Le récit est construit d’allers-retours entre présent (années
2000) et passé (1960-1970). Le narrateur replonge donc dans son
passé et revient sur sa jeunesse au sein de la haute société londonienne et
nous apporte son regard d’adulte sur les mœurs et les règles de vie de cette
classe sociale élitiste.
C’est ce point de vue sur l’aristocratie qui est intéressant
et passionnant, pleins de remarques piquantes et de réflexions sur
ces gens jalonnent le roman. C’est un regard acide sur le mode de vie des
aristos et leurs habitudes que nous propose l’auteur. Par exemple le code
vestimentaire et le fait de devoir se changer plusieurs fois par jour, il
dénonce l’hypocrisie des relations, les mères coureuses de bon parti pour leurs
filles… Il reprend tout ce qui compose l’étiquette et les « bonnes »
manières et les tournent en dérision.
Ce qui est original
et que j’ai aimé, c’est que c’est un point de vue interne d’un
homme qui fait partie du milieu et qui avec le temps a pris le recul nécessaire
pour voir ce qui n’allait pas dans ce milieu. Il se permet de se moquer et il met
le doigt sur le côté ridicule du mode de vie des aristos et il met en avant le
gros décalage entre ce mode de vie là et la modernité. La société évolue tandis
qu’eux ont du mal à s’adapter, ils sont parfois tellement à part qu’ils ne se
rendent pas compte que leur façon de vivre réglée par l’étiquette est dépassée. C’est avec la voie d’élément
perturbateur tel que le personnage de Damian Baxter que l’on va avoir des
confrontations, et des séquences drôles.
Un des
thèmes importants du récit est le changement. Effectivement c’est avec
le recul des années que le narrateur va pouvoir faire son introspection. Il va se
rendre compte lors de ses rencontres avec les personnes de la haute qu’il a
connu des années auparavant que le temps a eu beaucoup d’effets. Des grandes
familles riches qui étaient plus ou moins au top dans les sixties, certaines ont tout perdu et se retrouvent bien malgré
elles contraintes à vivre de façon bien différente.
Au niveau
des émotions il y a beaucoup à dire. Grace à la mission dont il est
investi le narrateur va se rendre compte qu’il a été émotionnellement passif
toute sa vie. Il a laissé passer son grand amour. Ce n’est qu’à l’âge de 50 ans
qu’il va enfin connaître un moment d’amour et de bonheur intense ! Car oui
dans ce roman il est aussi question d’amour et de regrets. C’est pour
vous dire à quel point à cette époque la haute société est régie par le code
ultime : le
contrôle des émotions. Il est très mal vu dans cette société d’exprimer
en public ses émotions. On est toujours dans la retenue, et encore une fois
lorsque l’on a des éléments perturbateurs qui font des « scandales »

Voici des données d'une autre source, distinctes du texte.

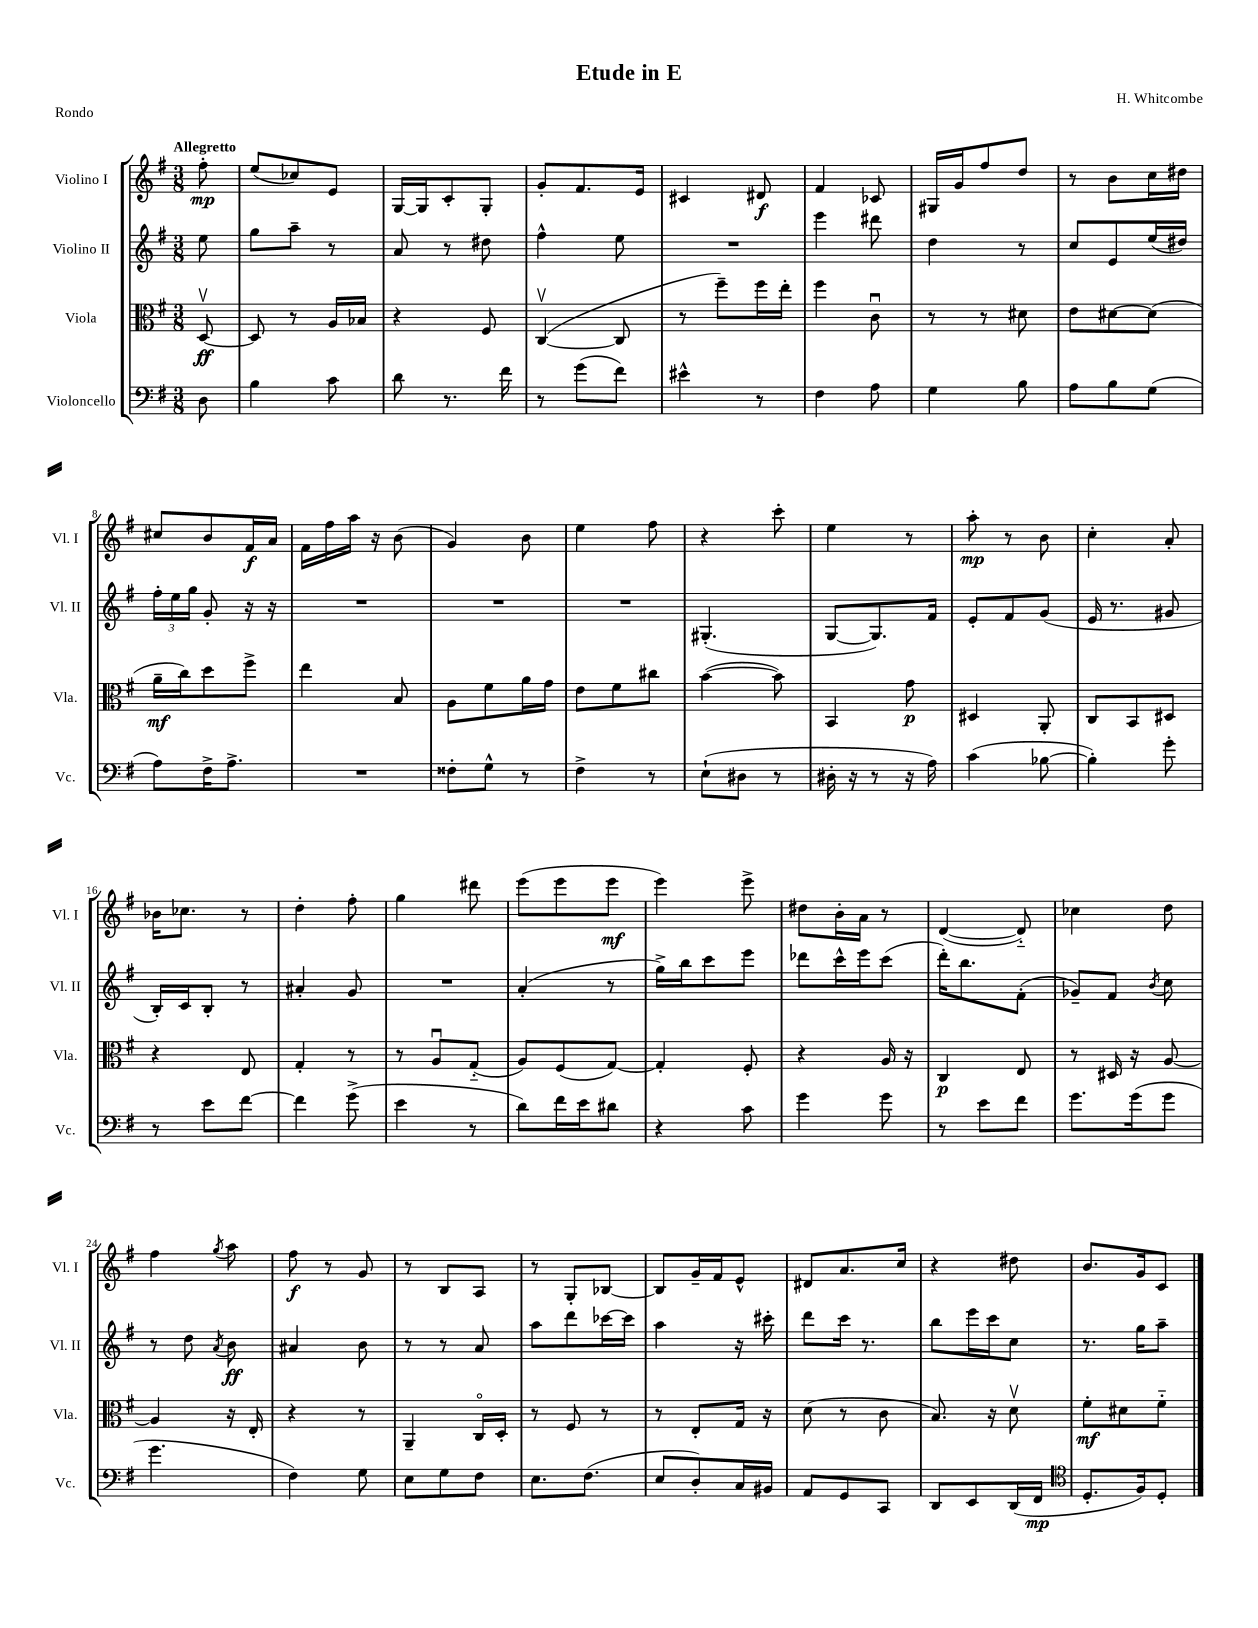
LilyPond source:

\header { title = "Etude in E" composer = "H. Whitcombe" piece = "Rondo" }
<<
\new StaffGroup <<
\new Staff = "s0" \with { instrumentName = "Violino I" shortInstrumentName = "Vl. I" } {
    \clef treble \key g \major \numericTimeSignature \time 3/8 \partial 8 \tempo "Allegretto"
    \autoBeamOff fis''8-.\mp |
    e''8[( ces''8) e'8] |
    g16[~ g16 c'8-. g8]-. |
    g'8[-. fis'8. e'16] |
    cis'4 dis'8\f |
    fis'4 ces'8 |
    gis16[ g'16 fis''8 d''8] |
    r8 b'8[ c''16 dis''16] |
    cis''8[ b'8 fis'16\f a'16] |
    fis'16[ fis''16 a''16] r16 b'8( |
    g'4) b'8 |
    e''4 fis''8 |
    r4 c'''8-. |
    e''4 r8 |
    a''8-.\mp r8 b'8 |
    c''4-. a'8-. |
    bes'16[ ces''8.] r8 |
    d''4-. fis''8-. |
    g''4 dis'''8 |
    e'''8[( e'''8 e'''8]\mf |
    e'''4) e'''8-> |
    dis''8[ b'16-. a'16] r8 |
    d'4~( d'8-_) |
    ces''4 d''8 |
    fis''4 \acciaccatura { g''8 } a''8 |
    fis''8\f r8 g'8 |
    r8 b8[ a8] |
    r8 g8[-. bes8]~ |
    bes8[ g'16-- fis'16 e'8]-^ |
    dis'8[ a'8. c''16] |
    r4 dis''8 |
    b'8.[ g'16 c'8] \bar "|." |
}
\new Staff = "s1" \with { instrumentName = "Violino II" shortInstrumentName = "Vl. II" } {
    \clef treble \key g \major \numericTimeSignature \time 3/8 \partial 8
    \autoBeamOff e''8 |
    g''8[ a''8]-- r8 |
    a'8 r8 dis''8 |
    fis''4-^ e''8 |
    R4. |
    e'''4 dis'''8 |
    d''4 r8 |
    c''8[ e'8 e''16( dis''16]) |
    \tuplet 3/2 { fis''16[-. e''16 g''16] } g'8-. r16 r16 |
    R4. |
    R4. |
    R4. |
    gis4.-.( |
    g8[~ g8.) fis'16] |
    e'8[-. fis'8 g'8]( |
    e'16 r8. gis'8 |
    b16[-.) c'16 b8]-. r8 |
    ais'4-. g'8 |
    R4. |
    a'4-.( r8 |
    g''16[->) b''16 c'''8 e'''8] |
    des'''8[ c'''16-^ e'''16 c'''8]( |
    d'''16[-.) b''8. fis'8]-.( |
    ges'8[--) fis'8] \acciaccatura { b'8 } c''8 |
    r8 d''8 \acciaccatura { a'8 } b'8\ff |
    ais'4 b'8 |
    r8 r8 a'8 |
    a''8[ d'''8 ces'''16~ ces'''16] |
    a''4 r16 cis'''16-. |
    d'''8[ c'''16] r8. |
    b''8[ e'''16 c'''16 c''8] |
    r8. g''16[ a''8]-- \bar "|." |
}
\new Staff = "s2" \with { instrumentName = "Viola" shortInstrumentName = "Vla." } {
    \clef alto \key g \major \numericTimeSignature \time 3/8 \partial 8
    \autoBeamOff d8~\upbow\ff |
    d8 r8 a16[ bes16] |
    r4 fis8 |
    c4~\upbow( c8 |
    r8 fis''8[--) fis''16 e''16]-. |
    fis''4 c'8\downbow |
    r8 r8 dis'8 |
    e'8[ dis'8~ dis'8]( |
    a'16[--\mf c''16) d''8 fis''8]-> |
    e''4 b8 |
    a8[ fis'8 a'16 g'16] |
    e'8[ fis'8 cis''8] |
    b'4~( b'8) |
    b,4 g'8\p |
    dis4 a,8-. |
    c8[ b,8 dis8] |
    r4 e8 |
    g4-. r8 |
    r8 a8[\downbow g8]-_( |
    a8[) fis8( g8]~) |
    g4-. fis8-. |
    r4 a16 r16 |
    c4\p e8 |
    r8 dis16 r16 a8~ |
    a4 r16 e16-. |
    r4 r8 |
    a,4-- c16[\flageolet d16]-. |
    r8 fis8 r8 |
    r8 e8[-. g16] r16 |
    d'8( r8 c'8 |
    b8.) r16 d'8\upbow |
    fis'8[-.\mf dis'8 fis'8]-_ \bar "|." |
}
\new Staff = "s3" \with { instrumentName = "Violoncello" shortInstrumentName = "Vc." } {
    \clef bass \key g \major \numericTimeSignature \time 3/8 \partial 8
    \autoBeamOff d8 |
    b4 c'8 |
    d'8 r8. fis'16 |
    r8 g'8[( fis'8]) |
    eis'4-^ r8 |
    fis4 a8 |
    g4 b8 |
    a8[ b8 g8]( |
    a8[) fis16-> a8.]-> |
    R4. |
    fisis8[-. g8]-^ r8 |
    fis4-> r8 |
    e8[-!( dis8] r8 |
    dis16-. r16 r8 r16 a16) |
    c'4( bes8~ |
    bes4-.) g'8-. |
    r8 e'8[ fis'8]~ |
    fis'4 g'8->( |
    e'4 r8 |
    d'8[) fis'16 e'16 dis'8] |
    r4 c'8 |
    g'4 g'8 |
    r8 e'8[ fis'8] |
    g'8.[ g'16( g'8] |
    g'4. |
    fis4) g8 |
    e8[ g8 fis8] |
    e8.[ fis8.]( |
    e8[ d8-.) c16 bis,16] |
    a,8[ g,8 c,8] |
    d,8[ e,8 d,16( fis,16]\mp |
    \clef tenor d8.[-. fis16) d8]-. \bar "|." |
}
>>
>>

lors de réceptions, on a droit à quelques situations comiques. Les femmes
ne choisissent pas leurs maris, ce sont bien souvent des mariages de raison
organisés par la famille où l’enjeu est forcément économique. Ainsi femmes
comme hommes passent souvent à côté de l’amour et deviennent aigris avec le temps des regrets. C’est ce qu’on ressent à
travers certains personnages de cette histoire.
Ce qui
m’a beaucoup plu dans ce livre hormis les thèmes, c’est que l’auteur donne à
voir cette haute société aristocrate avec un autre regard. J’ai trouvé une
certaine complicité entre le lecteur et l’auteur.
Le style corrosif m’a plu. Les descriptions sont bien fournies, on visualise les
belles demeures, les grandes pièces et les magnifiques domaines. L’intrigue en
soi n’est pas très originale mais j’ai quand même énormément aimé ma lecture
car le contenu est très dense et intéressant.
On sent que l’auteur est très documenté sur le sujet car le livre est très
riche en informations.
L’auteur
nous propose un véritable retour dans les souvenirs d’une jeunesse passée au
sein de l’aristocratie à une période délicate pour leur « survie ».
Julian Fellowes propose une vision sombre
et désenchantée de l’aristocratie britannique, mais on sent malgré tout de la
nostalgie.
J’ai
adoré ce livre pour son aspect historique d’un point de vue évolutif, c’est-à-dire
qu’on suit l’évolution des personnages à travers les sixties jusqu’à nos jours. C’est un roman qui parle du passé et de
ses effets sur chacun de nous. Comme je
l’ai dit, l’action n’est pas omniprésente, ne vous attendez pas à des
révélations et des rebondissements en folies. Il faut juste se laisser
doucement porter de souvenir en souvenir.
Pour conclure :
Enfin un
roman comme je les aime, avec du contenu, qui m’a fait passer un très bon
moment. J’ai adoré être plongé dans ce monde de richesse et d’étiquette. L’auteur,
en toute honnêteté mais avec une certaine nostalgie, égratigne l’image de l’aristocratie,
monde impitoyable fait d’hypocrisie et de fausseté, de mensonges, et où tout
est question d’apparences. Tout ça pour faire honneur à un nom ou à un titre et
pour briller quoi qu’il arrive, prêts à tout pour assurer leur rang et rester
au sommet en évitant à tout prix la honte et le scandale.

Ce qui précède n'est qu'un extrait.